Now, the subscriber has made a succesful subscription to a resource on another site. Every time someone changes the original resource, the subscriber gets notified, and can update his own non-authoritative copy of the resource accordingly.
When a subscriber deletes his non-authoritative resource, he also sends out a unsubscribe request to the services referenced in the XMPP URI of the non-authoritative resource, saying, hey, I deleted this so I don't need any future notifications.
The deletion of authoritative resources needs to be propagated over publish/subscribe as well: otherwise, when the original resource gets deleted on the publisher's site, the subscriber's copy is still there and now links to a 404 page on the publisher's site. Luckily, XEP-0060 is extensive enough to cover this situation: when the publisher deletes the resource, he also sends out over XMPP a request to delete the pubsub node that was linked to the content. The XMPP server then notifies every subscriber of this fact, and thus the subscribers can delete their non-authoritative copies of the resource as well.
Resources can also relocate: for instance, you can decide that your blog post should move from your personal blog to your company's blog. Or, you change the domain name of your blog, which also affects the domain name of your XMPP server. In both these cases, the resource is first at one site, and the next moment it's published at another site. Luckily you know the new location of the node, the location of the XMPP server where you're moving your content to. This case can be handled much like a delete: you tell your subscribers that the node is no longer there, but that they should resubscribe to another location to continue to receive updates for the item.

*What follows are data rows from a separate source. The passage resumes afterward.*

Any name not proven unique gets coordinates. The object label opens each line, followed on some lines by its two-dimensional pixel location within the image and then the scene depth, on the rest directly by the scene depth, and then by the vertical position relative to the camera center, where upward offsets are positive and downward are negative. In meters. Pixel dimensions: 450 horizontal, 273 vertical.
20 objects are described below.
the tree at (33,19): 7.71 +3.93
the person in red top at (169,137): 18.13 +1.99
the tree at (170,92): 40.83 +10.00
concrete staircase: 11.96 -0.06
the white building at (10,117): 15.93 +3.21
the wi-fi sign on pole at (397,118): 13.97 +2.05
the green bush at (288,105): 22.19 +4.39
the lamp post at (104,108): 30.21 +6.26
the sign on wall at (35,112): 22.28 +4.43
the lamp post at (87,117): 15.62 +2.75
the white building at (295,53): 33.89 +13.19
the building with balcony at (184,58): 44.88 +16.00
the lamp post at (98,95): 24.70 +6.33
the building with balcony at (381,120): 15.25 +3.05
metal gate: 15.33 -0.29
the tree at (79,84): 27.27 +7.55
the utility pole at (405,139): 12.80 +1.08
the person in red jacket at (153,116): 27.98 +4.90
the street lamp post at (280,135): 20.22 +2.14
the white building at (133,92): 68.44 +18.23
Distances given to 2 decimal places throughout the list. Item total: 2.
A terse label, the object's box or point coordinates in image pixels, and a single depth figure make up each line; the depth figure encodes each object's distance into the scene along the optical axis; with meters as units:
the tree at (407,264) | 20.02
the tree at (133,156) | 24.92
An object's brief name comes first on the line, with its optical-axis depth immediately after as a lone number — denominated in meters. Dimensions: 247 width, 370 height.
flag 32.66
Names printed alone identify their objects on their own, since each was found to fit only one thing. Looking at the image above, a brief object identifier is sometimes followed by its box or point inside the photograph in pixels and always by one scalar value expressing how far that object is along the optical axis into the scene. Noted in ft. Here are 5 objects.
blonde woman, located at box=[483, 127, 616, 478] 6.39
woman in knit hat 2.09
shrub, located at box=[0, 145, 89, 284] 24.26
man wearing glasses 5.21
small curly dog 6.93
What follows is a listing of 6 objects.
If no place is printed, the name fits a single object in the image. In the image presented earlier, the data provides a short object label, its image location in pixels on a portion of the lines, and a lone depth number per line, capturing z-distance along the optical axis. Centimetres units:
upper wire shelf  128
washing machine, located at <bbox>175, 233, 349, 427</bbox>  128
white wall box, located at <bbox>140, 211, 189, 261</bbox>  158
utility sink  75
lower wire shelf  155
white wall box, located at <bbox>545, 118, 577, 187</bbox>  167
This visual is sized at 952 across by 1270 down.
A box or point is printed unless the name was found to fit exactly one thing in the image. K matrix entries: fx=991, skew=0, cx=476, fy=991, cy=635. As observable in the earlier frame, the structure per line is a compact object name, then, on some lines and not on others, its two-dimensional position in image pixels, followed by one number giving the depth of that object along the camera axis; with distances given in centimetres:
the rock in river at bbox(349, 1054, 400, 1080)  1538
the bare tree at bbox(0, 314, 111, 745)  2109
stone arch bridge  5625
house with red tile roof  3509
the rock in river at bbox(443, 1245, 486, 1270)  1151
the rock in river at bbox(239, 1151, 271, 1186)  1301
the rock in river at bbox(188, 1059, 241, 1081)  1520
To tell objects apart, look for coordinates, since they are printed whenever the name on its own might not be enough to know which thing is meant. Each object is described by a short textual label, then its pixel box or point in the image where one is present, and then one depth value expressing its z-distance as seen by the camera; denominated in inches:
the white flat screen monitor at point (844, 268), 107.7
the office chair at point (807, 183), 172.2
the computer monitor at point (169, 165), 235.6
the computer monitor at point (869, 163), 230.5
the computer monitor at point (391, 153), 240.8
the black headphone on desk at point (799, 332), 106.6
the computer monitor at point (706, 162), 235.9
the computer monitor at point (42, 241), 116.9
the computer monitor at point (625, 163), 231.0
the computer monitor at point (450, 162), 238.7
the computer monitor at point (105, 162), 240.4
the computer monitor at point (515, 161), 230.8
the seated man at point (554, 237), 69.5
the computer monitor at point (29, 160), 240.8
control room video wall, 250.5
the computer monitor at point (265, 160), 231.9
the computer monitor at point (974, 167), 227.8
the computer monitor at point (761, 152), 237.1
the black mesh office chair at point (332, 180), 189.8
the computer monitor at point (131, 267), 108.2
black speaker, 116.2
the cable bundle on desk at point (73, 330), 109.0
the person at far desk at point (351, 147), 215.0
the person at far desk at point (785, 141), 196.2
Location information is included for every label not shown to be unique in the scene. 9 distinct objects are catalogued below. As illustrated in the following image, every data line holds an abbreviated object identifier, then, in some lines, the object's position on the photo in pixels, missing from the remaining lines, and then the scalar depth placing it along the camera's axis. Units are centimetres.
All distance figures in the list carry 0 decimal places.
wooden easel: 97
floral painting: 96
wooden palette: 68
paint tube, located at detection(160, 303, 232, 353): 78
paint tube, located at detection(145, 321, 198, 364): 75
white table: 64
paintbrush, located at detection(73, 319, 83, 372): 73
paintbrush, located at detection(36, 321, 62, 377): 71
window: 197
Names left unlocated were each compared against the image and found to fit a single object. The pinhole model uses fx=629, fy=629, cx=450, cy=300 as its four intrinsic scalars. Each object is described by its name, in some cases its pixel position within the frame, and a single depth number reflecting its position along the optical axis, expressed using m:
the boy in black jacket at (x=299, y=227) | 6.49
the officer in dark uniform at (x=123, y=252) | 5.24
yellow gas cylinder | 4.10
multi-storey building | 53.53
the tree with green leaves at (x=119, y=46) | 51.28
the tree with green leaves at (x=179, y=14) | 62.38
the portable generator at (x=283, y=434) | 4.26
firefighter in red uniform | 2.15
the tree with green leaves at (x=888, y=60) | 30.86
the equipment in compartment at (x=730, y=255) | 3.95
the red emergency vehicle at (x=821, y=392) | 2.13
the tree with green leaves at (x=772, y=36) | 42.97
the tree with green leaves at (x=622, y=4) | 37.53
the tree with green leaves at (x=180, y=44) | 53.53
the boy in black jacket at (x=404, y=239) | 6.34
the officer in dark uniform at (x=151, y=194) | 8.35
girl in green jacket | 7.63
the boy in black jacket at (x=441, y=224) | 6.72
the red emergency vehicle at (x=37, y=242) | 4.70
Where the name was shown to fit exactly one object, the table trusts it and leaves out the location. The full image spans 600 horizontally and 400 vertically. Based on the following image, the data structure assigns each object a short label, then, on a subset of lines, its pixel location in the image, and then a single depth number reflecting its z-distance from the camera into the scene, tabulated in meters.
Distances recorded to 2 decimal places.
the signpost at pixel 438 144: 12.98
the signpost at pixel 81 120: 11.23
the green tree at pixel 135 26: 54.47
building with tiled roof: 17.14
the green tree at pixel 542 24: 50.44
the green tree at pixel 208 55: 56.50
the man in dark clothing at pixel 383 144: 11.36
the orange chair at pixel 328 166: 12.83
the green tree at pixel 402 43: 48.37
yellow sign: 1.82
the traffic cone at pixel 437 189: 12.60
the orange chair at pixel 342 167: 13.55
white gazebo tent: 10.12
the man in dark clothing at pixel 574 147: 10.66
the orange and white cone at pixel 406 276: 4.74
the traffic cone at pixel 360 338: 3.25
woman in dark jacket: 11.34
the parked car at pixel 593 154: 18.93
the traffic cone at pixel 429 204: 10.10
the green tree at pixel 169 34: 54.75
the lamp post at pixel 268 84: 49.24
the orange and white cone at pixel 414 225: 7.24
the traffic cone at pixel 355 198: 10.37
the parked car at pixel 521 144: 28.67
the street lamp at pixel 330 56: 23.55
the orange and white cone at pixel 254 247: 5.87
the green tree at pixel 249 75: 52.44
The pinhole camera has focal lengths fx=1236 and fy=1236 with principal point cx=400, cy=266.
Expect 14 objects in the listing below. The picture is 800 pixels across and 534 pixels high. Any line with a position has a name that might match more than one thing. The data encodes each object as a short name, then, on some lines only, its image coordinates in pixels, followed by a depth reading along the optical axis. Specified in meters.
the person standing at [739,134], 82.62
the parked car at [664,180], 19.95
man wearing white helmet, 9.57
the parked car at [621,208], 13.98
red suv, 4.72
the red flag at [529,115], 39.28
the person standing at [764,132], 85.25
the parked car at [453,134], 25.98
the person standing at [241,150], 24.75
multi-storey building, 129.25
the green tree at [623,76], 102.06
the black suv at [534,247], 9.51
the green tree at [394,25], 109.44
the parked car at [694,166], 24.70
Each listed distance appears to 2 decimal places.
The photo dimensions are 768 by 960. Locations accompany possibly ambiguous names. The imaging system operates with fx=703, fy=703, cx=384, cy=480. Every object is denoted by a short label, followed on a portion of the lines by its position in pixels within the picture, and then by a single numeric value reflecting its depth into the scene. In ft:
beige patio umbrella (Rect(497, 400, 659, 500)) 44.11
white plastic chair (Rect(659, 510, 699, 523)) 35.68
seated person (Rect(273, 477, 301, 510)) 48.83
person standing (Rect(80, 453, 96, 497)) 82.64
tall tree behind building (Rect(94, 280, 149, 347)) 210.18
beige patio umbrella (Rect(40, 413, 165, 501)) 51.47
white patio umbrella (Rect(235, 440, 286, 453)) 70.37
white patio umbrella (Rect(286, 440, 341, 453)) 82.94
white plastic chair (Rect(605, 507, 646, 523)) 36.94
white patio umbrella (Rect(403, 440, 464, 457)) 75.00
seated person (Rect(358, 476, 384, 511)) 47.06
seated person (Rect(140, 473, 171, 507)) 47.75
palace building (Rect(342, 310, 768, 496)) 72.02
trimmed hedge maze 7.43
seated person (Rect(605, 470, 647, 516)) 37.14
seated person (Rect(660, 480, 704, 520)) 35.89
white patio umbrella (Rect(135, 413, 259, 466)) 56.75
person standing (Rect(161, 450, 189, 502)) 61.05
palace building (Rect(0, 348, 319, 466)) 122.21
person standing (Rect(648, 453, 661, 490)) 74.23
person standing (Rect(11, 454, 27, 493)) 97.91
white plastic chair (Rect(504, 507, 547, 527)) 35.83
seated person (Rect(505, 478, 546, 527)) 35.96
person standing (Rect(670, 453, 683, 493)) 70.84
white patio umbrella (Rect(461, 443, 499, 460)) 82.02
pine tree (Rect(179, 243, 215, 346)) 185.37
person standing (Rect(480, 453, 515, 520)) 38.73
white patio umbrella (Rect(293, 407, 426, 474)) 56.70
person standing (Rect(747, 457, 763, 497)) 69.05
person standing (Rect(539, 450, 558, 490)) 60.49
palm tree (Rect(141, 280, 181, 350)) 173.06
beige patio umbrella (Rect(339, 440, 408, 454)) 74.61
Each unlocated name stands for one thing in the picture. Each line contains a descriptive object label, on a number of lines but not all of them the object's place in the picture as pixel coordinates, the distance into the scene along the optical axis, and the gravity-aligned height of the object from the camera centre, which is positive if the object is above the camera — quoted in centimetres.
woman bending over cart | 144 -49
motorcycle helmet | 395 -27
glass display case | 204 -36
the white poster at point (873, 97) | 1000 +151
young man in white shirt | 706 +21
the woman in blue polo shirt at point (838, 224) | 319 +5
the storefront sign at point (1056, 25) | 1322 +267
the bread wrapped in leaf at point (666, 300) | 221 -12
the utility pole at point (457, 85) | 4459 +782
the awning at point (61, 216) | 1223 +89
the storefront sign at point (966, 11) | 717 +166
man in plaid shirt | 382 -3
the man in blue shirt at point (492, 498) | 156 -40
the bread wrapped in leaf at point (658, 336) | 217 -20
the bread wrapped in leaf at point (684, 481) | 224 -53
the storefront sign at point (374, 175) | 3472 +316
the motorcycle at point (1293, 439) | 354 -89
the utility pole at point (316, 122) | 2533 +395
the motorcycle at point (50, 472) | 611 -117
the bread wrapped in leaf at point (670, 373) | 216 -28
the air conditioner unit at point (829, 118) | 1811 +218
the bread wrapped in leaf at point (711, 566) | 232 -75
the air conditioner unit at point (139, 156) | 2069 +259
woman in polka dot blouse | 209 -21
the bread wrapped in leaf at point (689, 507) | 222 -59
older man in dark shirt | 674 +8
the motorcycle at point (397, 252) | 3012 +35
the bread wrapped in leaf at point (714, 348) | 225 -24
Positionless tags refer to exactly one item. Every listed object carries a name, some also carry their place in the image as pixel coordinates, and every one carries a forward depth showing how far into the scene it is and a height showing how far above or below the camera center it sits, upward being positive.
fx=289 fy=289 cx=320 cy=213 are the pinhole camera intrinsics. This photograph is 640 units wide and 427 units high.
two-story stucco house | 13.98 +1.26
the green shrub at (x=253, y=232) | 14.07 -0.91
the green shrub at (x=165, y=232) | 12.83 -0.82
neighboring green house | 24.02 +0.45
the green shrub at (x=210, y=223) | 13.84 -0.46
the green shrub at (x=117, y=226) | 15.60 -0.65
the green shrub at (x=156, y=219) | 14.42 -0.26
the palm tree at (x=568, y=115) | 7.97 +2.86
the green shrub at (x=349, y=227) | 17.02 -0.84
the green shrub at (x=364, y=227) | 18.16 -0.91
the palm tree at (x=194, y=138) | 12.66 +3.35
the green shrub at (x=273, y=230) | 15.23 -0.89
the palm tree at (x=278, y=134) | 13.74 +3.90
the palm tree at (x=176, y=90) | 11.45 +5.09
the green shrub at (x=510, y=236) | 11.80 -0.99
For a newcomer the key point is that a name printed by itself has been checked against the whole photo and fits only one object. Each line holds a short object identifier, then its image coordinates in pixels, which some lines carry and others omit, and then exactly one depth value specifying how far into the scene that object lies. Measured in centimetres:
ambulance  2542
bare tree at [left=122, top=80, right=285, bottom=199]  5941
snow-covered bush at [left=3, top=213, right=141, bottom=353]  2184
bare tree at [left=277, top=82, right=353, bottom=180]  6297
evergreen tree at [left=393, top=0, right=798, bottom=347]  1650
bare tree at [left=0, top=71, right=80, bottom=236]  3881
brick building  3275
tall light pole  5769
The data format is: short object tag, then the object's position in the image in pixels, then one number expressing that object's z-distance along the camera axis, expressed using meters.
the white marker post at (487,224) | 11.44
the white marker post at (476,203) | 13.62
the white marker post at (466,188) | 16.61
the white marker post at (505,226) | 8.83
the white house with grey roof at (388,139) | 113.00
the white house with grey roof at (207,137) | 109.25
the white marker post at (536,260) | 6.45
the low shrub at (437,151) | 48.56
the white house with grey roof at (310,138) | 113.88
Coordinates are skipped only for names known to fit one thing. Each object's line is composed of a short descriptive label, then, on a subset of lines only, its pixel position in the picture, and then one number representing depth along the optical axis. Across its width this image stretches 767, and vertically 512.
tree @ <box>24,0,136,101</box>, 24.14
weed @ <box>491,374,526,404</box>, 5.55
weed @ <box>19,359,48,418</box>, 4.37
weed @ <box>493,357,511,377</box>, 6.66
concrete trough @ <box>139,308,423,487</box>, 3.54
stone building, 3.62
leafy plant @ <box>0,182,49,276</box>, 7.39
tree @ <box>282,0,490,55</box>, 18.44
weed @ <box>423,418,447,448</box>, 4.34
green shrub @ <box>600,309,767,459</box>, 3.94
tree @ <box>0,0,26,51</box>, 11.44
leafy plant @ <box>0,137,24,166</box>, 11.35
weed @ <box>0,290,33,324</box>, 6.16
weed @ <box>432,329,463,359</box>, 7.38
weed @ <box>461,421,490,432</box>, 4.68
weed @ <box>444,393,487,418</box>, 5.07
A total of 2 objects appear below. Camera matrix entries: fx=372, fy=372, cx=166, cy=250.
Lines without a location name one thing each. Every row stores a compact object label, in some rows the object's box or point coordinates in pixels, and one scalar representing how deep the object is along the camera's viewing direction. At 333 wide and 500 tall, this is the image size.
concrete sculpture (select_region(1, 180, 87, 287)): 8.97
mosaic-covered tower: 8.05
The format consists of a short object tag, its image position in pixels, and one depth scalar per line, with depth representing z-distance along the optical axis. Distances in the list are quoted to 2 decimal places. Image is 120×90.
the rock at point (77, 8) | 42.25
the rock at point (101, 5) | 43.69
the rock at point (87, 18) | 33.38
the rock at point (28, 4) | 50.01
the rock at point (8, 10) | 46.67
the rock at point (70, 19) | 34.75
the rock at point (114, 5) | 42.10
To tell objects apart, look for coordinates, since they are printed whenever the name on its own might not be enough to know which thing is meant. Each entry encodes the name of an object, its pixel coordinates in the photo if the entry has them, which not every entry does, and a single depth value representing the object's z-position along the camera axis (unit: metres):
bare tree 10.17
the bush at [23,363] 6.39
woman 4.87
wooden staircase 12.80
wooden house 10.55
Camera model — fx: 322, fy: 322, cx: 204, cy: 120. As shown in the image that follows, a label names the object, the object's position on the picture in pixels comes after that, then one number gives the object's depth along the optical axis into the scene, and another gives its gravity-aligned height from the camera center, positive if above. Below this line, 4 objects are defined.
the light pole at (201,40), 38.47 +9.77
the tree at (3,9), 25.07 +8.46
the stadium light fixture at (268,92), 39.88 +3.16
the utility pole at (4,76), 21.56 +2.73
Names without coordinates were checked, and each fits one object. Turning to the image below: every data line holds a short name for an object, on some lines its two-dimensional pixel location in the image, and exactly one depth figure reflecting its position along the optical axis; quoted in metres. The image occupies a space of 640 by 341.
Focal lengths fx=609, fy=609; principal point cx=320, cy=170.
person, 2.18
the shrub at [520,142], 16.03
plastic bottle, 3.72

I hope that this article gives insight into how resource sharing over XMPP works, both on a conceptual and a technical level. Technically, there can be a lot more said about this subject. For one, this article did not go into implementation detail on the XMPP side, where one can choose from several possible implementation options.
An article on how to use resource sharing into Zotonic will be convered in a next article. This article will not only cover the setup procedure but will also highlight the implementation details of the responsible mod_pubsub module.